Она потянулась, пожала руку Мэю и поспешно выдернула свою.
– Прошу извинить меня, мистер Мэй. Такой толчок. Я очень сильно реагирую на некоторых людей, с которыми физически соприкасаюсь, особенно на молодых.
– О, неужели? – спросил Мэй, смущенно потирая руки, чтобы снять статический удар с пальцев. – Что вы получили от меня?
– Лучше не говорить, вдруг я ошибаюсь, – таинственно произнесла Эдна. – Давайте не будем останавливаться на том, что еще не произошло. Я прихватила с собой Ротшильда. Он абиссинец, настоящий лев среди кошачьих. – Она высоко подняла клетку.
– Ты уверен, что это хорошая мысль? – прошептал Мэй.
– Эдна все видит.
– А я чувствую какую-то вонь, – скривился Мэй. – По-моему, несет от нее.
– Мне просто надо уловить психический след, – крикнула она через плечо.
– Не представляю, как ей это удастся, ведь на ней столько всего надето. Ей надо помыться, Артур. К тому же у нее парик надет задом наперед.
– Вы скептик, мистер Мэй.
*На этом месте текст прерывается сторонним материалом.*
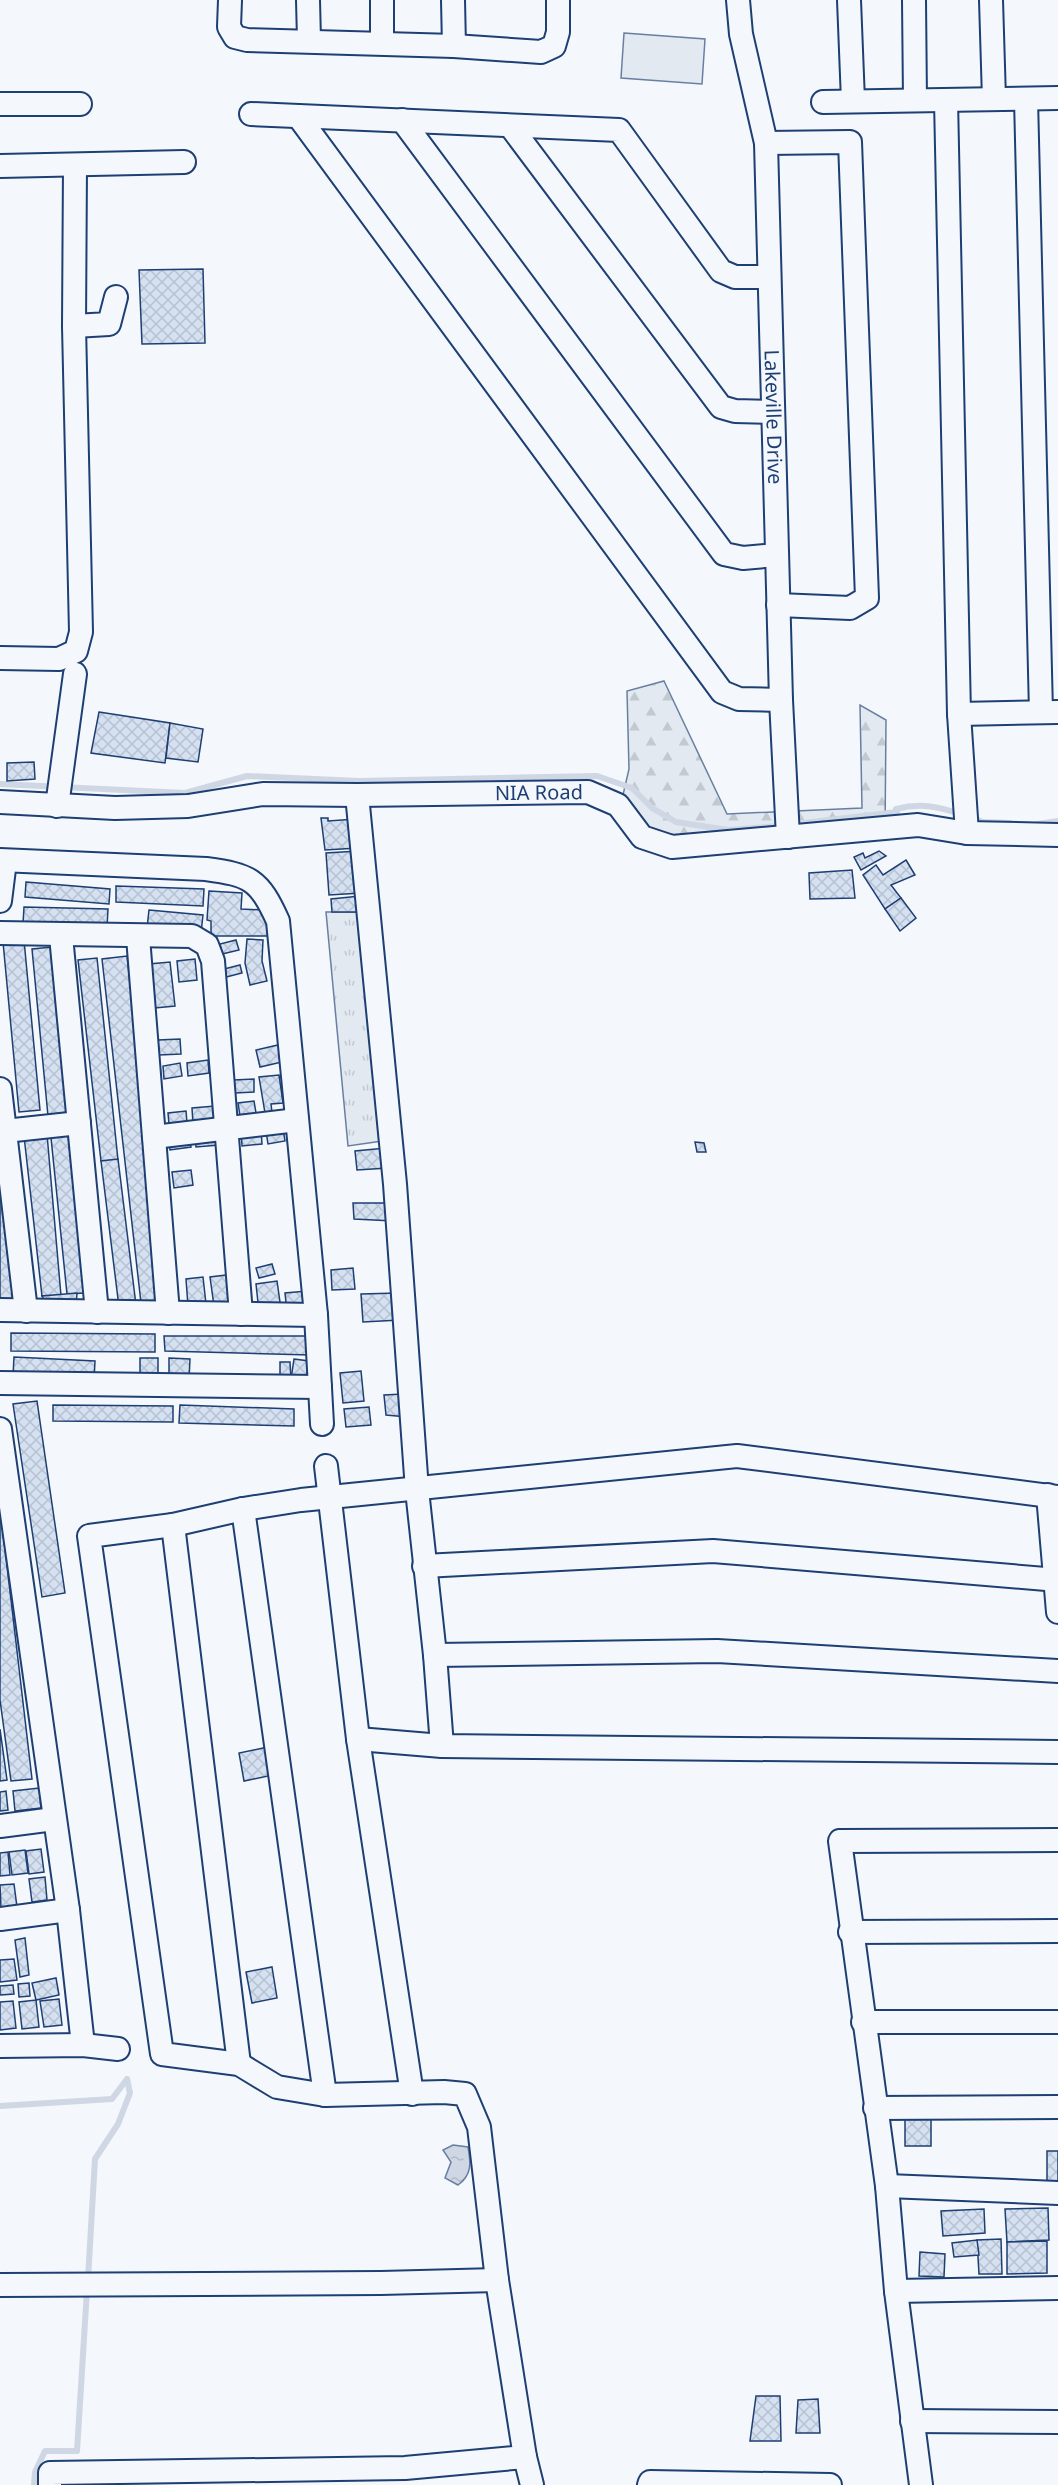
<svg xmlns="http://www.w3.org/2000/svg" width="1058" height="2485" viewBox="0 0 1058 2485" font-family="'Noto Sans',sans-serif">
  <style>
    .grass { fill: url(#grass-tufts); stroke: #687fa3; stroke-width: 1.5 }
    .forest { fill: url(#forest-firs); stroke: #687fa3; stroke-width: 1.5 }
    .green { fill: #e3e9f0; stroke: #687fa3; stroke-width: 1.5 }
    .water { fill: url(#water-ripples); stroke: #687fa3; stroke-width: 1.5 }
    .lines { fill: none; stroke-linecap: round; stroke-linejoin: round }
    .stream { stroke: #cfd7e4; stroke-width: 6 }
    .building { fill: url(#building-cross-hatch); stroke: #1d3f73; stroke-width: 1.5 }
    .minor-casing { stroke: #1d3f73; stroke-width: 26 }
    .minor { stroke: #f4f7fb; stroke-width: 22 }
    .labels { text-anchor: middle; stroke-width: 4.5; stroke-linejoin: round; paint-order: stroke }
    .street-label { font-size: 20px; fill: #1d3f73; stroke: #f4f7fb }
  </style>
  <defs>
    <pattern id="grass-tufts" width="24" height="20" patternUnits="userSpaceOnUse" patternTransform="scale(1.5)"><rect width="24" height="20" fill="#e3e9f0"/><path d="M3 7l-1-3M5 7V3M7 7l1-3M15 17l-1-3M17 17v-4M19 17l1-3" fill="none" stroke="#c2c9d1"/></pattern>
    <pattern id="forest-firs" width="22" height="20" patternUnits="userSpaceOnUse" patternTransform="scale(1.5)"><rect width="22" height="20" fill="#e3e9f0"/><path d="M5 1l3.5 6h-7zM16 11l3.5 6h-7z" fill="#c2c9d1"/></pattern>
    <pattern id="water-ripples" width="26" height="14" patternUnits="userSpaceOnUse" patternTransform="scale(1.5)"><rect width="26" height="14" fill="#cfd7e4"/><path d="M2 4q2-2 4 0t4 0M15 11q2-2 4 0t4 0" fill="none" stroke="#b1bac7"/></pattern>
    <pattern id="building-cross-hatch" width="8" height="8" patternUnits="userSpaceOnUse" patternTransform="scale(1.5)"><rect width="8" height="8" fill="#d5e0f0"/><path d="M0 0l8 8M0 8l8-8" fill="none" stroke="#b6c1d1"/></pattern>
  </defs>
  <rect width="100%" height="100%" fill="#f4f7fb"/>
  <polygon class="grass" points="326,912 363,912 389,1140 348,1146"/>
  <polygon class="forest" points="664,681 727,814 862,808 860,705 886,720 885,833 664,842 620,808 629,769 627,691"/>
  <polygon class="green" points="624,33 705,39 702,84 621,78"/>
  <path class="water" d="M453,2145L468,2147C471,2163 472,2175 458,2185L445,2178L451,2162L443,2150Z"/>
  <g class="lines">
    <g class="stream">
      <polyline points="0,784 185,793 247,776 359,781 597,776 632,788 652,808 676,822 728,830 779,826"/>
      <polyline points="970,817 983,822 1010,823"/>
      <path d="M795,824L897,812L896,809C920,803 937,806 960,814"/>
      <polyline points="1038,824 1058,821"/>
      <polyline points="0,2106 112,2099 127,2079 130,2093 118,2124 95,2159 88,2279"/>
      <polyline points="34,2485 35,2472 45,2451 77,2451 87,2290"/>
    </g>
  </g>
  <g class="building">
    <polygon points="203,269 205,343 142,344 139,270"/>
    <polygon points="99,712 170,723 165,763 91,753"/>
    <polygon points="170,723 203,729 198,762 166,758"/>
    <polygon points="34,762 35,779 7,781 7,763"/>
    <polygon points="321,818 328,818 328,821 356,819 358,848 325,850"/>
    <polygon points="358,851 361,893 329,895 326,853"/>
    <polygon points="879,851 886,856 861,870 854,857 863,853 865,858"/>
    <polygon points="906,860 915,875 891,885 901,898 885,909 863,875 876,865 883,875"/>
    <polygon points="852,870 855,898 810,899 809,873"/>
    <polygon points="26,882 110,889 109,904 25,897"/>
    <polygon points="116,886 204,889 203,906 116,902"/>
    <polygon points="209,891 242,893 241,909 263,910 271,936 211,936 211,921 207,920"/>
    <polygon points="360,896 363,912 332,912 331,899"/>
    <polygon points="901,898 916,918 900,931 885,909"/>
    <polygon points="24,907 108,909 107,927 23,924"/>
    <polygon points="149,910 203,915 201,933 147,928"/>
    <polygon points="247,939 263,940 262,961 267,981 250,985 245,963"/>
    <polygon points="24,940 40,1110 19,1112 3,942"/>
    <polygon points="236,940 239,950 222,954 220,944"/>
    <polygon points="52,947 67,1114 48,1116 32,949"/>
    <polygon points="127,956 165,1300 141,1303 102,959"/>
    <polygon points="97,958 118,1160 101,1161 78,960"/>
    <polygon points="195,959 197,980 179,982 177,961"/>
    <polygon points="170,962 175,1006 155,1008 149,964"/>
    <polygon points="240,965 242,973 226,977 224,969"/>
    <polygon points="180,1039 181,1054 159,1055 158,1040"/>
    <polygon points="278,1045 282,1062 260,1067 256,1050"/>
    <polygon points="208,1060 209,1073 188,1076 187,1063"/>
    <polygon points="180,1063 182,1076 164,1079 163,1066"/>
    <polygon points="279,1075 283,1103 271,1104 272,1112 265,1113 259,1077"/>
    <polygon points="254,1079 254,1092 235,1093 234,1080"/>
    <polygon points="254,1101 257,1119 241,1122 238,1103"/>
    <polygon points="215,1106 217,1121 193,1124 192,1108"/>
    <polygon points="186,1111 187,1123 169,1124 168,1113"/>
    <polygon points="67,1126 85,1293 67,1294 50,1128"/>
    <polygon points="283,1128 285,1141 268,1144 266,1131"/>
    <polygon points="261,1129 262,1144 242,1146 241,1131"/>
    <polygon points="218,1132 219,1145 196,1147 195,1135"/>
    <polygon points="47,1134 61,1296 42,1296 24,1136"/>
    <polygon points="189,1135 191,1147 170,1150 168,1139"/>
    <polygon points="0,1142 18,1304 0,1306"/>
    <polygon points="695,1142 704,1143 706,1152 697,1152"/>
    <polygon points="386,1148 388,1168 357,1170 355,1151"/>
    <polygon points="118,1159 136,1305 119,1307 101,1161"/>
    <polygon points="191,1170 193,1185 174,1188 172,1172"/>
    <polygon points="353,1203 391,1203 393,1221 354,1219"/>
    <polygon points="272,1264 275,1274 259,1278 256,1268"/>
    <polygon points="353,1268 355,1289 332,1290 331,1270"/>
    <polygon points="234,1274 238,1303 214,1306 210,1277"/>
    <polygon points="203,1277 206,1304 188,1306 186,1279"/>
    <polygon points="277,1281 281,1309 259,1312 256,1284"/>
    <polygon points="307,1291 309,1310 287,1312 285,1293"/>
    <polygon points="77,1293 76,1306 49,1309 42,1296"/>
    <polygon points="398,1293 400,1320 363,1322 361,1294"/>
    <polygon points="11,1333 155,1334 155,1352 11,1351"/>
    <polygon points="164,1336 309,1336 310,1355 165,1351"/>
    <polygon points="14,1357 95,1361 94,1380 13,1376"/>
    <polygon points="140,1358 158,1358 158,1376 140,1377"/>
    <polygon points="169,1358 190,1359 189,1379 169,1378"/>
    <polygon points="294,1359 309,1361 306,1381 291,1379"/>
    <polygon points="280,1362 290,1362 291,1379 280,1380"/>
    <polygon points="361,1371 364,1401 343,1403 340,1373"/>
    <polygon points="403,1394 407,1417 386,1415 384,1395"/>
    <polygon points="37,1401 65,1593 42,1597 13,1404"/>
    <polygon points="53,1405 173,1406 173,1422 53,1421"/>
    <polygon points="180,1405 294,1409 294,1426 179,1423"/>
    <polygon points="369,1407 371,1425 346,1427 344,1409"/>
    <polygon points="0,1506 32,1779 11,1781 0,1700"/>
    <polygon points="0,1729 7,1780 0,1781"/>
    <polygon points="268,1747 273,1775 244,1781 239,1753"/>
    <polygon points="39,1788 41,1808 15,1811 13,1791"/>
    <polygon points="6,1791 8,1810 0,1811 0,1792"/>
    <polygon points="41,1849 44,1872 29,1874 26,1851"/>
    <polygon points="25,1850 28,1873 12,1875 9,1852"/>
    <polygon points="8,1852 10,1875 0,1876 0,1853"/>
    <polygon points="45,1877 47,1900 32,1902 29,1879"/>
    <polygon points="14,1884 17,1907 1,1908 0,1885"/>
    <polygon points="25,1938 29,1975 20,1977 15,1940"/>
    <polygon points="14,1959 17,1980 0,1982 0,1960"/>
    <polygon points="272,1967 277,1998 252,2003 246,1972"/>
    <polygon points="56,1978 59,1995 36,2000 32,1983"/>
    <polygon points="29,1983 30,1996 19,1997 18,1984"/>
    <polygon points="13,1985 14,1994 0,1995 0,1986"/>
    <polygon points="59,1999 62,2025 44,2027 40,2001"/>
    <polygon points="36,2000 39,2027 22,2029 19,2002"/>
    <polygon points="13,2001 16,2028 0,2030 0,2002"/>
    <polygon points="905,2118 931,2119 931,2146 905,2146"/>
    <rect x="1047" y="2151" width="11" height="32"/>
    <polygon points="1048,2208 1049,2240 1007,2242 1005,2209"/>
    <polygon points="984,2209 985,2233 943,2236 941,2211"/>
    <polygon points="1001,2239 1002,2274 979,2274 977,2240"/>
    <polygon points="977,2240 979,2255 954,2257 952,2243"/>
    <polygon points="1047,2241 1047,2273 1007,2274 1007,2242"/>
    <polygon points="920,2252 945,2254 944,2277 919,2276"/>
    <polygon points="756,2396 780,2396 781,2441 750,2441"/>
    <polygon points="818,2399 820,2433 796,2433 798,2400"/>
  </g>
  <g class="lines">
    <g class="minor-casing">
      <g id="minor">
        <polyline points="230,0 229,27 235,37 247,40 454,46 541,52 554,46 558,32 558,0"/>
        <polyline points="308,0 309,40"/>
        <polyline points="382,0 382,43"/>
        <polyline points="453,0 454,46"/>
        <path id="s1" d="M738,0L741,34L766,143L781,700L788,837"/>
        <polyline points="849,0 853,101"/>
        <polyline points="914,0 915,100"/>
        <polyline points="991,0 994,99"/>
        <polyline points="1026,99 1041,712"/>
        <polyline points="946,100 959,714 967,833"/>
        <polyline points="823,102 1058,98"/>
        <polyline points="0,104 80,104"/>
        <polyline points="251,114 619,130 721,271 735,277 769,277"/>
        <polyline points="298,116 722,692 739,699 781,700"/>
        <polyline points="402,120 724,554 743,558 777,555"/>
        <polyline points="511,127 721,407 735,411 773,412"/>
        <polyline points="766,143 850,142 867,598 850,608 778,605"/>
        <polyline points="0,166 184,162"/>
        <polyline points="74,326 109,324 116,297"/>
        <polyline points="0,658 59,659 76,651 81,632 74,326 75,166"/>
        <polyline points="959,714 1058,712"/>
        <polyline points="357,795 395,1184 417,1490 435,1655 442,1746"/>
        <path id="s2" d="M0,802L115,808L188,806L263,794L357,795L588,792L618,805L642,837L672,847L918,825L967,833L1058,835"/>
        <polyline points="57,806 75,674"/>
        <path d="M0,860L206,869C250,875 259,879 278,921L316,1315L322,1424"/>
        <polyline points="0,901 5,861"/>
        <polyline points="0,933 192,936 207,945 213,961 241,1314"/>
        <polyline points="61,936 97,1312"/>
        <polyline points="138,937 168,1313"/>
        <polyline points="0,1089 26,1311"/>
        <polyline points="5,1131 79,1123"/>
        <polyline points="154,1137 297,1120"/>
        <polyline points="0,1310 316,1315"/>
        <polyline points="0,1383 320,1387"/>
        <polyline points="0,1429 68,1910 83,2045"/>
        <polyline points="326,1466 358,1739 412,2094"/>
        <polyline points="1048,1495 1058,1612"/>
        <polyline points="243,1509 325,2095"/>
        <polyline points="173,1525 239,2064"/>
        <polyline points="424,1566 713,1551 1058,1580"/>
        <polyline points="435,1655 717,1651 1058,1671"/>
        <polyline points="358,1739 442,1746 1058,1752"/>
        <polyline points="0,1826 54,1819"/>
        <polyline points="0,1919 68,1910"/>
        <polyline points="850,1932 1058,1931"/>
        <polyline points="863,2022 1058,2022"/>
        <polyline points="0,2046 83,2045 118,2049"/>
        <polyline points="875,2108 1058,2107"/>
        <polyline points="887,2186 1058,2193"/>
        <polyline points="0,2285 381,2283 497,2280"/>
        <polyline points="896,2291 1058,2288"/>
        <polyline points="912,2421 1058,2422"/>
        <polyline points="50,2485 50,2473 405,2468 525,2457"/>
        <polyline points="532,2485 525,2457 497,2280 479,2127 465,2094 444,2092 325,2095 277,2087 239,2064 162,2054 89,1536 173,1525 243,1509 301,1500 737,1456 1058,1497"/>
        <polyline points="649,2485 650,2482 830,2485"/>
        <polyline points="921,2485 896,2291 887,2186 840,1841 1058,1840"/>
      </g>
    </g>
    <use href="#minor" class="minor"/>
  </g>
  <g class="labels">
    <g class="street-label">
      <text dy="7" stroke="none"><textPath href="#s1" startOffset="420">Lakeville Drive</textPath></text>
      <text dy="7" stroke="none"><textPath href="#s2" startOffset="540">NIA Road</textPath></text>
    </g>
  </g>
</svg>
Мне все равно. – Эдна гортанно хихикнула. – Когда война закончится, миру потребуются скептики. Слишком много людей готовы верить всему, что им говорят. Куда вы меня определите?
Брайант направился наверх по раскрашенной бетонированной лестнице, пока они не дошли до ряда красных двойных дверей.
– Проверим бельэтаж, – сказал он ей, – там…
– Четыре этажа, да, я знаю, над нами балкон и балкон первого яруса, партер внизу.
– Вы способны ощутить планировку здания? – спросил Мэй.
– Нет, я видела здесь «Нет, нет, Нанетта». Если можно, я тут спущусь. Не взял бы кто-нибудь из вас Ротшильда?
Мэй с неохотой перехватил кошачью клетку и принялся ждать, пока Брайант проводит старую даму к передней части балкона первого яруса. Он поднял клетку на уровень глаз и заглянул внутрь. Перед ним что-то мрачно сверкнуло.
– А как поживают Вечернее Эхо и Командир Эскадрильи Сметуик? – поинтересовался Брайант, усаживая ее в проходе.
– К сожалению, никак. – Эдна подоткнула под себя фалды пальто. – Немецкие бомбардировщики летают прямо над моим домом и мешают своими сигналами.
– Звучит так, словно вы настраиваете радиоприемник, миссис Уэгстафф, – произнес Брайант.